Encore une fois, le traitement est simple mais mieux vaut prévenir, et la voie est le port du préservatif et l’abstention de toute pratique orale avec un partenaire dont on n’est pas sûr.
Manque d’information et de sensibilisation
Les personnes qui ce matin se trouvent ici pour un traitement sont en réalité des exemples à suivre. En effet, même si la solution paraît assez simple (« je suis malade donc je vais au centre de santé pour recevoir un traitement »), le caractère intime et un peu « gênant » de ces maladies les rend tabou.
Certaines femmes et filles préfèrent se servir d’ « astuces » ou de traitements appris « de bouche à oreille » (application de décoctions et pâtes diverses) ou – pire – de l’automédication, plutôt que d’aller expliquer leur souci à un professionnel de santé. Souvent les symptômes sont confondus aux signes d’autres situations non (ou moins) pathologiques. Ainsi le réflexe « je me traite et je me protège » ne vient pas. De la même manière, certains hommes préfèrent changer de partenaire puisqu’ils ne se sentent pas malades (vu que, comme dit plus haut, ces infections n’ont souvent pas de symptômes), plutôt que de se traiter. Ainsi, la contamination se répand.

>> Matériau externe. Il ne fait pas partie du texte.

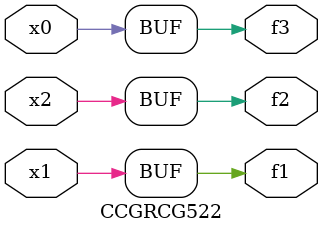
<source format=v>
module CCGRCG522(
	input x0, x1, x2,
	output f1, f2, f3
);
	assign f1 = x1;
	assign f2 = x2;
	assign f3 = x0;
endmodule

</source>
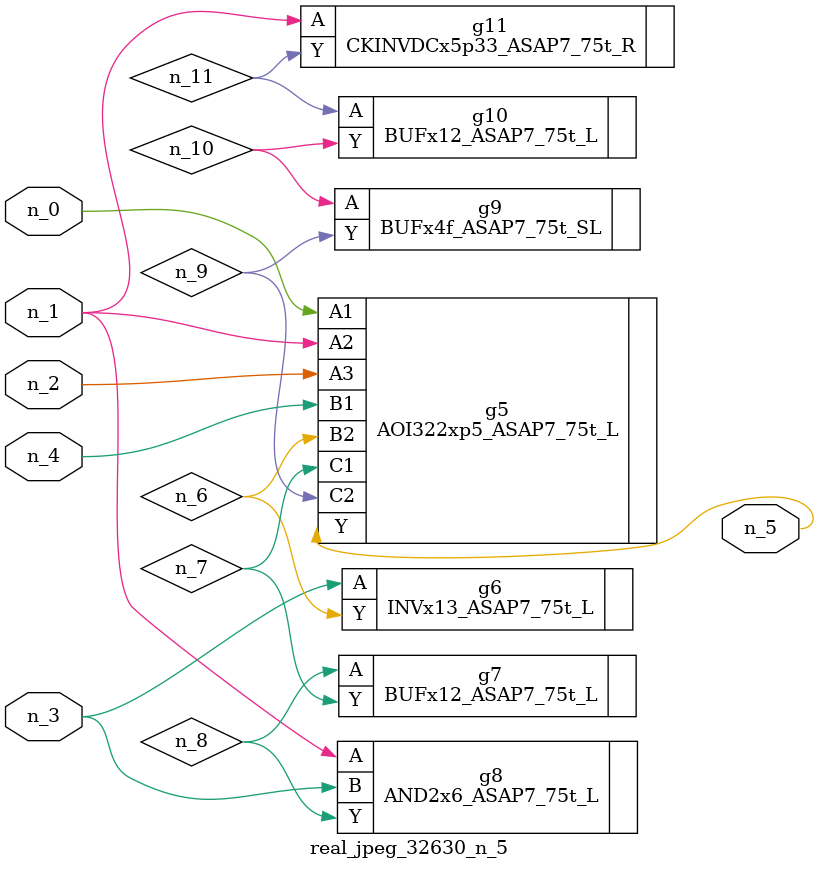
<source format=v>
module real_jpeg_32630_n_5 (n_4, n_0, n_1, n_2, n_3, n_5);

input n_4;
input n_0;
input n_1;
input n_2;
input n_3;

output n_5;

wire n_8;
wire n_11;
wire n_6;
wire n_7;
wire n_10;
wire n_9;

AOI322xp5_ASAP7_75t_L g5 ( 
.A1(n_0),
.A2(n_1),
.A3(n_2),
.B1(n_4),
.B2(n_6),
.C1(n_7),
.C2(n_9),
.Y(n_5)
);

AND2x6_ASAP7_75t_L g8 ( 
.A(n_1),
.B(n_3),
.Y(n_8)
);

CKINVDCx5p33_ASAP7_75t_R g11 ( 
.A(n_1),
.Y(n_11)
);

INVx13_ASAP7_75t_L g6 ( 
.A(n_3),
.Y(n_6)
);

BUFx12_ASAP7_75t_L g7 ( 
.A(n_8),
.Y(n_7)
);

BUFx4f_ASAP7_75t_SL g9 ( 
.A(n_10),
.Y(n_9)
);

BUFx12_ASAP7_75t_L g10 ( 
.A(n_11),
.Y(n_10)
);


endmodule
</source>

Durant la consultation, les agents de santé essaient d’expliquer aux patients comment ils ont été contaminés et conseillent un changement de comportement. Mais aux dires de quelques infirmiers, « certains patients reviendront bientôt avec une autre IST. C’est leur mode de vie. On a beau les sensibiliser, ils reviendront ».
Briser le tabou
Certaines catégories sont plus à risques que d’autres : les travailleuses du sexe (et ceux qui les fréquentent), les « filles de joie » ou entraîneuses, toute personne ayant plusieurs relations ou changeant fréquemment de partenaire… et, par conséquent, les éventuels partenaires stables de ces personnes. C’est à l’endroit de ces catégories que la sensibilisation doit se faire, idéalement dans les endroits les plus habituellement fréquentés tels les maquis, boîtes de nuit et similaires.
Surtout, il est nécessaire de travailler à changer les mentalités, notamment chez les catégories les plus sensibles (les élèves et étudiantes, les jeunes filles qui travaillent dans les bars et maquis, les commerçants…) et les couches sociales moins instruites.
Briser le tabou, éliminer les faux mythes et idées reçues concernant les IST, emmener la population à un comportement plus conscient est le seul moyen pour réduire leur prévalence.